You can use offsetof instead of explicit checks:

    if (qpoo->struct_size >= offsetof(QBlockOpenOption, field))
        /* use qpoo->field */
    }

or alternatively, something like this can be used to "complete" the
struct with default values:

    QBlockOpenOption myopts;
    myopts.optional_field_1 = DEFAULT_VALUE_1;
    myopts.optional_field_2 = DEFAULT_VALUE_2;
    memcpy(&myopts, qpoo, qpoo->struct_size);
    myopts.struct_size = sizeof(myopts);

>    Instead we can keep some space in the structureas:
> struct QBlockOpenOption {
>     const char *filename;
>     const char *fmt;
>     uint32 reserved[32]
> };
>     And make sure the structure size do not change at minor version
> change, then in library init:
> int libqblock_init(int verson)
> to check if user is using a compatiable version's header files.

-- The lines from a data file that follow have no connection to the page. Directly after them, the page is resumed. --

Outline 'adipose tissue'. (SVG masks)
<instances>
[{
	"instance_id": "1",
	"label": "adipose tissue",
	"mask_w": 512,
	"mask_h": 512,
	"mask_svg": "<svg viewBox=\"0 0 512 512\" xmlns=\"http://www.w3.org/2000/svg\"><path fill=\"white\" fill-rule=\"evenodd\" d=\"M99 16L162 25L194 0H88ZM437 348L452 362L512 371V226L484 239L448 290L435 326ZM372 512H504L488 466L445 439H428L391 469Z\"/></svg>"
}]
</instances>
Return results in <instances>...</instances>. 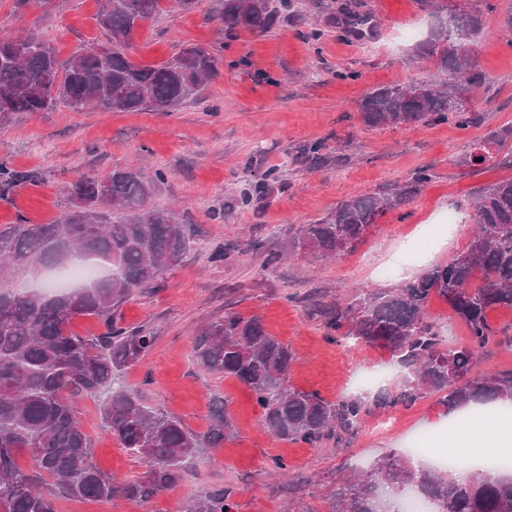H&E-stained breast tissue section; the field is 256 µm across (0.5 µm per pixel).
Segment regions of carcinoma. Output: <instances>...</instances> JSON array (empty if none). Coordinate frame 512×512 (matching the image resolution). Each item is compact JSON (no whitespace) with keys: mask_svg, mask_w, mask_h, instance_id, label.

What do you do if it doesn't match?


>>> +    unsigned long size;
>>> +    int flag;
>>> +};
>>> +
>>> +int qb_open(struct QBlockState *qbs, struct QBlockOpenOption *op);
>>> +int qb_close(struct QBlockState *qbs);
>>> +
>>> +int qb_create(struct QBlockState *qbs, struct QBlockCreateOption *op);
>>> +int qb_delete(struct QBlockState *qbs, const char *filename);
>>
>> Is this needed?
>   need a way to create new image, merge this function into open
> makes the option in qb_open a little strange, many option not used in
> normal open should be present in it, so I splitted the API out.

Yes, qb_create is fine.  I was asking about qb_delete only.

>> You could add a sizeof() member here too.  Initialize it in qbi_init and
>> check it in qbi_uninit/qb_getinfo.
>>
>> But I'm not sure if it's a good idea to handle allocation like this for
>> QBlockInfo.  If you make qb_getinfo allocate its own struct QBlockInfo,
>> you can get rid of qbi_init and SAFE_STRDUP.
>>
>   that will forces an allocation on heap, user need to:
> info = qb_getinfo();
> qbi_free(info);
>   all parameters are freed and info itself is freed, but info still have
> invalid pointer value,so qbi_init/qbi_uninit pairs seems better.

The user is using C, he's supposed to know about memory allocation.